[Text extracted at the page level]
- Opening Delimiter -

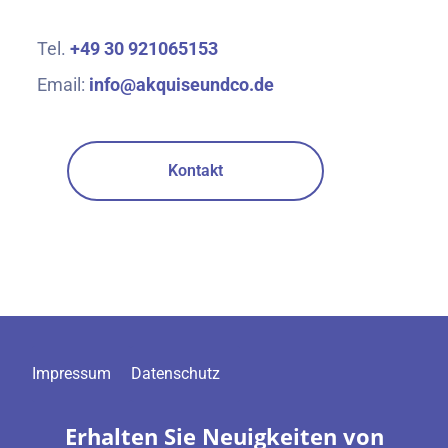
Tel.
+49 30 921065153
Email:
info@akquiseundco.de
Kontakt
Impressum
Datenschutz
Erhalten Sie Neuigkeiten von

- Closing Delimiter -

#### Your objective:
Render every line of text in the records above as a numbered list, omitting blank lines. Leave the pictures out of the answer.

#### Result of this task:
1. Tel.
2. +49 30 921065153
3. Email:
4. info@akquiseundco.de
5. Kontakt
6. Impressum
7. Datenschutz
8. Erhalten Sie Neuigkeiten von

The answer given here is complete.